Text geometry cross sections (*.g??) have a simpler schema:
| Column | Type | Description |
|---|---|---|
geometry |
LineString |
XS cut line |
river |
str |
River name |
reach |
str |
Reach name |
station |
str |
River station |
centerlines — River/Reach Centerlines¶
Source: BaldEagleDamBrk.g06.hdf via HdfXsec.get_river_centerlines()
Real extraction: 1 reach, EPSG:2271, 140,133 ft long
| Column | Type | Description | Sample |
|---|---|---|---|
River Name |
str |
River name | "Bald Eagle Cr." |
Reach Name |
str |
Reach name | "Lock Haven" |
US Type |
str |
Upstream boundary type | "External" |
US Name |
str |
Upstream junction/boundary name | "" |
DS Type |
str |
Downstream boundary type | "External" |
DS Name |
str |
Downstream junction/boundary name | "" |
DS XS to Junction |
float64 |
Distance DS XS to junction | NaN |
Junction to US XS |
float64 |
Distance junction to US XS | NaN |
length |
float64 |
Total reach length (ft) | 140,133.5 |
geometry |
LineString |
Reach centerline polyline | LINESTRING (…) |
Text geometry centerlines (*.g??) have a simpler schema:
| Column | Type | Description |
|---|---|---|
geometry |
LineString |
Reach centerline |
river |
str |
River name |
reach |
str |
Reach name |
Results — 2D Mesh Summary Output¶
Source: *.p??.hdf via HdfResultsMesh.get_mesh_summary_output()
BaldEagleCrkMulti2D note
This example project does not include pre-run plan results (.p??.hdf files).
Run the model in HEC-RAS to generate them, then use ras2cng results.
Schema — Points (default, no --geometry)¶
| Column | Type | Description | Sample |
|---|---|---|---|
mesh_name |
str |
Name of 2D flow area | "BaldEagleCr" |
cell_id |
int64 |
Cell index (0-based) | 0, 1, 2 |
maximum_depth |
float64 |
Maximum water depth (ft) | 4.237, 0.0, 12.51 |
geometry |
Point |
Cell centroid | POINT (2083650 370850) |
Schema — Polygons (with --geometry mesh_cells.parquet)¶
Same as above but geometry is a Polygon (joined from mesh_cells on mesh_name + cell_id):
| Column | Type | Description |
|---|---|---|
mesh_name |
str |
Name of 2D flow area |
cell_id |
int64 |
Cell index (0-based) |
maximum_depth |
float64 |
Maximum water depth |
geometry |
Polygon |
Cell polygon (from mesh_cells join) |
All Available Variables (typical 2D unsteady plan)¶
ras-commander normalizes all variable names to snake_case:
| HEC-RAS Variable | Output Column | Units |
|---|---|---|
Maximum Depth |
maximum_depth |
ft (or m) |
Maximum Water Surface |
maximum_water_surface |
ft NAVD88 |
Minimum Water Surface |
minimum_water_surface |
ft NAVD88 |
Maximum Face Velocity |
maximum_face_velocity |
ft/s |
Minimum Depth |
minimum_depth |
ft |
Cell Last Iteration |
cell_last_iteration |
count |
Cell Max Courant |
cell_max_courant |
dimensionless |
Use list_available_summary_variables() to discover what a specific plan HDF contains:
from ras2cng.results import list_available_summary_variables
variables = list_available_summary_variables("BaldEagleDamBrk.p01.hdf")

## Entries shown
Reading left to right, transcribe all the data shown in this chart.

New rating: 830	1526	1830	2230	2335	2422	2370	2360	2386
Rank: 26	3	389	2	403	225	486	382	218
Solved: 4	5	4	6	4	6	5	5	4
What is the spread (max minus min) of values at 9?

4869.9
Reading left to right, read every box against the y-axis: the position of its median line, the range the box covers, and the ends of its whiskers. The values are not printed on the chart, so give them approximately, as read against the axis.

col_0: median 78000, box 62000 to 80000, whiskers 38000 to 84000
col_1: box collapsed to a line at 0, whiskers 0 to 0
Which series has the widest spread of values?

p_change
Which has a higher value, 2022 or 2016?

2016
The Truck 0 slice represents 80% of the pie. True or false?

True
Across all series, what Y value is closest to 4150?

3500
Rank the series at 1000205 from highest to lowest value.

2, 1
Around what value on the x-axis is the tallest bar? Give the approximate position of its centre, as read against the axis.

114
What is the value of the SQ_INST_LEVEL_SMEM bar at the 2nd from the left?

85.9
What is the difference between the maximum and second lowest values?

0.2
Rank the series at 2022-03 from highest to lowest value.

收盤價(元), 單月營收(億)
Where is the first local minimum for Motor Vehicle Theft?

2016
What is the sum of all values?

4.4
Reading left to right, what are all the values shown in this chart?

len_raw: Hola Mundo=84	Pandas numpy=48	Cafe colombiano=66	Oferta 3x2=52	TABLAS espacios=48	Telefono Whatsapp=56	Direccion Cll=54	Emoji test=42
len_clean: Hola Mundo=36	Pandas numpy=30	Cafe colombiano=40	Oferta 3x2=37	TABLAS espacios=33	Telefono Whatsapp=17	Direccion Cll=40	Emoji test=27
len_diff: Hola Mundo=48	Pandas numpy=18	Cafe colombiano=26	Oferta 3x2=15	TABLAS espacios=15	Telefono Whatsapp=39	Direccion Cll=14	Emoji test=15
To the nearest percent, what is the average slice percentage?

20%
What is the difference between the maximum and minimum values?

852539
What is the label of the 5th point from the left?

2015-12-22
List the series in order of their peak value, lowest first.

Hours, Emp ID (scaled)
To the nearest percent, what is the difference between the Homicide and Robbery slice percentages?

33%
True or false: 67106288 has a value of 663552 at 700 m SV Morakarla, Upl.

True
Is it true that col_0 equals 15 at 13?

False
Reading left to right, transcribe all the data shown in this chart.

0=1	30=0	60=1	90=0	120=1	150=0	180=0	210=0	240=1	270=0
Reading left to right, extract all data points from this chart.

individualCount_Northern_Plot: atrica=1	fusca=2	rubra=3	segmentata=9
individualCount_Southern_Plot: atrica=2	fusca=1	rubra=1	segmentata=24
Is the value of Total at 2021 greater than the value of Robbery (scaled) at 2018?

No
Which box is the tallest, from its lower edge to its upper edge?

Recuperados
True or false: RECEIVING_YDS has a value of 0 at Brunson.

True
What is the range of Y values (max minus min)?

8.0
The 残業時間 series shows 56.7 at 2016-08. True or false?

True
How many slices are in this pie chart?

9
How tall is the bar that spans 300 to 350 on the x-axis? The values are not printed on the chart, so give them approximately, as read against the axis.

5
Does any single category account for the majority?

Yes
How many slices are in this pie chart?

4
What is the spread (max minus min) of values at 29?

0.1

## Work to complete
- a) List every output column name in the schema documentation's table of available variables for a typical 2D unsteady plan.
- b) Summarize the schema documentation in two sentences.
- c) Reproduce the schema documentation from "BaldEagleCrkMulti2D note" to "use ras2cng results.".
The data above is separate material, not part of the schema documentation.

## Numbered answers
- a) maximum_depth, maximum_water_surface, minimum_water_surface, maximum_face_velocity, minimum_depth, cell_last_iteration, cell_max_courant

- b) The schema documentation lists the columns, types and descriptions for river/reach centerlines extracted from an HDF geometry file. It notes simpler schemas for text geometry cross sections and centerlines, and it describes 2D mesh summary output as points at cell centroids by default or as cell polygons joined from mesh_cells, with HEC-RAS variable names normalized to snake_case.

- c)
BaldEagleCrkMulti2D note
This example project does not include pre-run plan results (.p??.hdf files).
Run the model in HEC-RAS to generate them, then use ras2cng results.